1 - Faire histoire avec les animaux (Séance inaugurale)
Il nous aura longtemps été difficile d’imaginer que les animaux puissent un jour devenir sujets d’histoire — si ce n’est dans le régime de la lente et froide histoire de l’évolution. On avait délégué ce soin aux poètes et aux romanciers. Mais des propositions de plus en plus nombreuses, qu’elles émanent d’historiens, de philosophes, d’anthropologues ou d’autres chercheurs, ont rompu avec cette idée que les humains seraient les seuls et véritables acteurs des événements. Avec tantôt l’hypothèse que les animaux nous auraient appris quantité de choses, ou que certains d’entre eux nous auraient en fait domestiqués, voire qu’ils seraient aux origines de l’art ou de l’invention de formes d’écriture…

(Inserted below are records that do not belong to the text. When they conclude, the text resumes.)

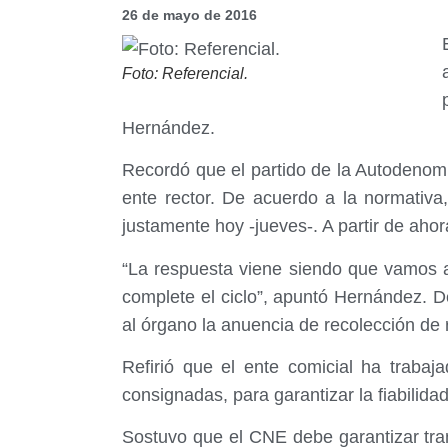
26 de mayo de 2016
Foto: Referencial.
Hernández.
Recordó que el partido de la Autodenomi
ente rector. De acuerdo a la normativa,
justamente hoy -jueves-. A partir de aho
“La respuesta viene siendo que vamos a
complete el ciclo”, apuntó Hernández. De r
al órgano la anuencia de recolección de 
Refirió que el ente comicial ha trabaja
consignadas, para garantizar la fiabilida
Sostuvo que el CNE debe garantizar tran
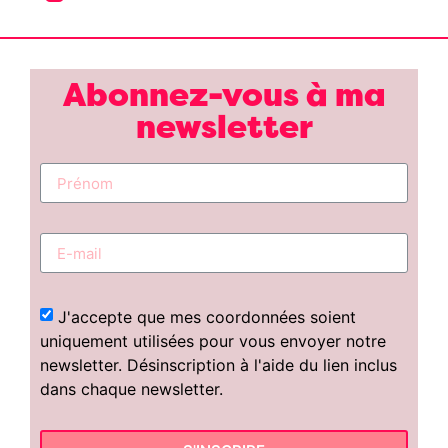
Abonnez-vous à ma
newsletter
J'accepte que mes coordonnées soient
uniquement utilisées pour vous envoyer notre
newsletter. Désinscription à l'aide du lien inclus
dans chaque newsletter.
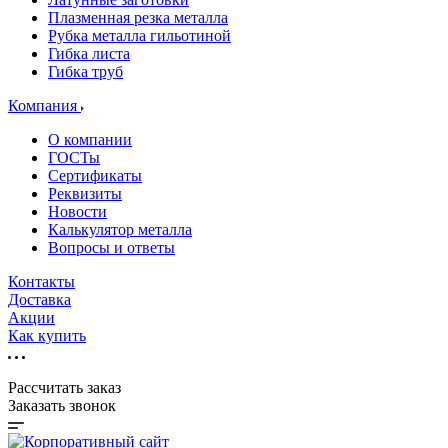
Плазменная резка металла
Рубка металла гильотиной
Гибка листа
Гибка труб
Компания
О компании
ГОСТы
Сертификаты
Реквизиты
Новости
Калькулятор металла
Вопросы и ответы
Контакты
Доставка
Акции
Как купить
Рассчитать заказ
Заказать звонок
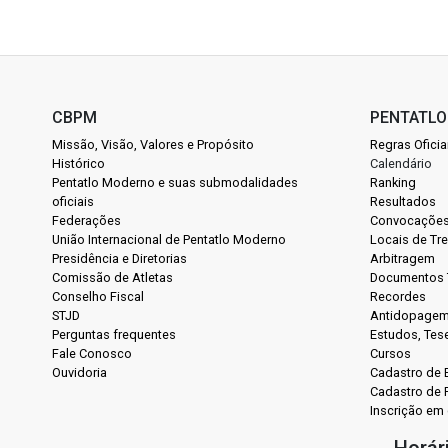
CBPM
PENTATL
Missão, Visão, Valores e Propósito
Regras Oficia
Histórico
Calendário
Pentatlo Moderno e suas submodalidades
Ranking
oficiais
Resultados
Federações
Convocaçõe
União Internacional de Pentatlo Moderno
Locais de Tr
Presidência e Diretorias
Arbitragem
Comissão de Atletas
Documentos 
Conselho Fiscal
Recordes
STJD
Antidopage
Perguntas frequentes
Estudos, Tes
Fale Conosco
Cursos
Ouvidoria
Cadastro de
Cadastro de 
Inscrição em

2 - Penser en présence des animaux
Dans un texte désormais célèbre, Jacques Derrida adressait aux philosophes, et plus largement aux chercheurs, le reproche de n’avoir jamais pu se voir « vu » par un animal, de n’avoir jamais croisé le regard d’un animal posé sur eux. Quelques années plus tard, Donna Haraway répondra à Derrida : n’a-t-il pas négligé les pratiques autres que les « technologies d’écriture » ? Certes, Haraway le souligne, parler « en présence » n’offre aucune garantie : on peut travailler sur les animaux et l’on peut travailler avec eux. Mais, dans ce cas, ne s’agirait-il pas de se défaire d’abord de l’idée qui a souvent conduit les recherches en sciences humaines à propos des animaux, celle de « représentation » ?
3 - Territoires animaux
Au début du XXe siècle, un nouveau champ de recherches s’ouvre en ornithologie : l’étude du comportement territorial. En quelques années, les observations et les théories vont se multiplier. D’une espèce à l’autre, d’un groupe à l’autre, de nouvelles manières de faire territoire apparaissent, bien plus complexes que ce que les ornithologues pouvaient imaginer. Les schèmes familiers de l’éthologie impriment leur marque sur les hypothèses : compétition, agression, utilité pour la survie,... Mais il semblerait que les territoires résistent à ces explications trop simples. Et qu’on devrait peut-être prendre en compte l’enthousiasme des oiseaux, leur sens de la beauté, voire leur goût du spectacle.
4 - Les traces comme écritures animales
Le philosophe William James insistait sur le fait que les choses terrestres non seulement « ont des vies personnelles » mais qu’elles racontent de véritables récits qui constituent la trame de l’univers. Depuis lors, quelques philosophes et quelques historiens se sont attachés à prendre acte de la possibilité, notamment pour les animaux, d’activement « signifier », par le biais de traces et de marques, sur un mode que Michel Serres associera au régime de l’écriture.
5 - Écrire avec les animaux
Cette dernière séance prendra la forme d’un atelier d’écriture collective d’une fiction mettant en scène des acteurs animaux, au départ des théories qui auront été développées au cours des précédents séminaires.